TRY IT -> Reproduce the text of every item below word for word, leaving out the pictures.

━━━ SOURCE MATERIAL

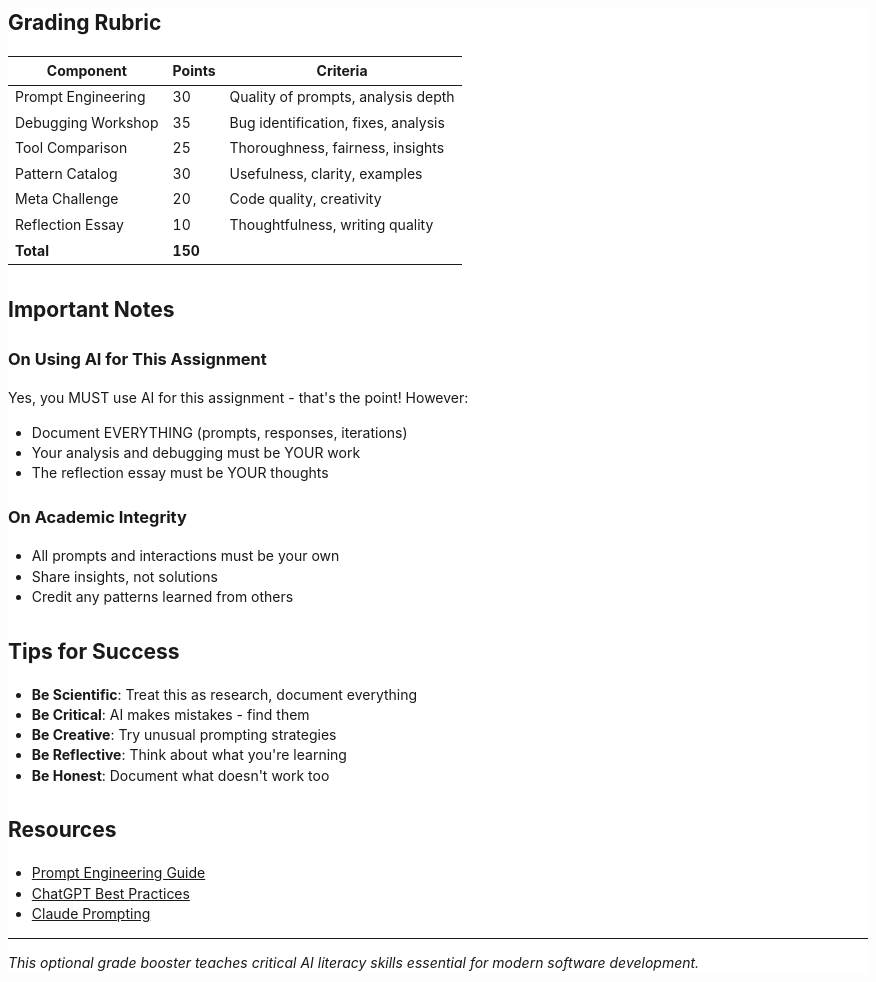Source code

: ## Grading Rubric

| Component | Points | Criteria |
|-----------|--------|----------|
| Prompt Engineering | 30 | Quality of prompts, analysis depth |
| Debugging Workshop | 35 | Bug identification, fixes, analysis |
| Tool Comparison | 25 | Thoroughness, fairness, insights |
| Pattern Catalog | 30 | Usefulness, clarity, examples |
| Meta Challenge | 20 | Code quality, creativity |
| Reflection Essay | 10 | Thoughtfulness, writing quality |
| **Total** | **150** |

## Important Notes

### On Using AI for This Assignment

Yes, you MUST use AI for this assignment - that's the point! However:
- Document EVERYTHING (prompts, responses, iterations)
- Your analysis and debugging must be YOUR work
- The reflection essay must be YOUR thoughts

### On Academic Integrity

- All prompts and interactions must be your own
- Share insights, not solutions
- Credit any patterns learned from others

## Tips for Success

- **Be Scientific**: Treat this as research, document everything
- **Be Critical**: AI makes mistakes - find them
- **Be Creative**: Try unusual prompting strategies
- **Be Reflective**: Think about what you're learning
- **Be Honest**: Document what doesn't work too

## Resources

- [Prompt Engineering Guide](https://www.promptingguide.ai/)
- [ChatGPT Best Practices](https://platform.openai.com/docs/guides/best-practices)
- [Claude Prompting](https://www.anthropic.com/index/prompting-claude)

---

*This optional grade booster teaches critical AI literacy skills essential for modern software development.*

━━━━━━

WRITTEN SOLUTION ->
Source code

: ## Grading Rubric

| Component | Points | Criteria |
|-----------|--------|----------|
| Prompt Engineering | 30 | Quality of prompts, analysis depth |
| Debugging Workshop | 35 | Bug identification, fixes, analysis |
| Tool Comparison | 25 | Thoroughness, fairness, insights |
| Pattern Catalog | 30 | Usefulness, clarity, examples |
| Meta Challenge | 20 | Code quality, creativity |
| Reflection Essay | 10 | Thoughtfulness, writing quality |
| **Total** | **150** |

## Important Notes

### On Using AI for This Assignment

Yes, you MUST use AI for this assignment - that's the point! However:
- Document EVERYTHING (prompts, responses, iterations)
- Your analysis and debugging must be YOUR work
- The reflection essay must be YOUR thoughts

### On Academic Integrity

- All prompts and interactions must be your own
- Share insights, not solutions
- Credit any patterns learned from others

## Tips for Success

- **Be Scientific**: Treat this as research, document everything
- **Be Critical**: AI makes mistakes - find them
- **Be Creative**: Try unusual prompting strategies
- **Be Reflective**: Think about what you're learning
- **Be Honest**: Document what doesn't work too

## Resources

- [Prompt Engineering Guide](https://www.promptingguide.ai/)
- [ChatGPT Best Practices](https://platform.openai.com/docs/guides/best-practices)
- [Claude Prompting](https://www.anthropic.com/index/prompting-claude)

---

*This optional grade booster teaches critical AI literacy skills essential for modern software development.*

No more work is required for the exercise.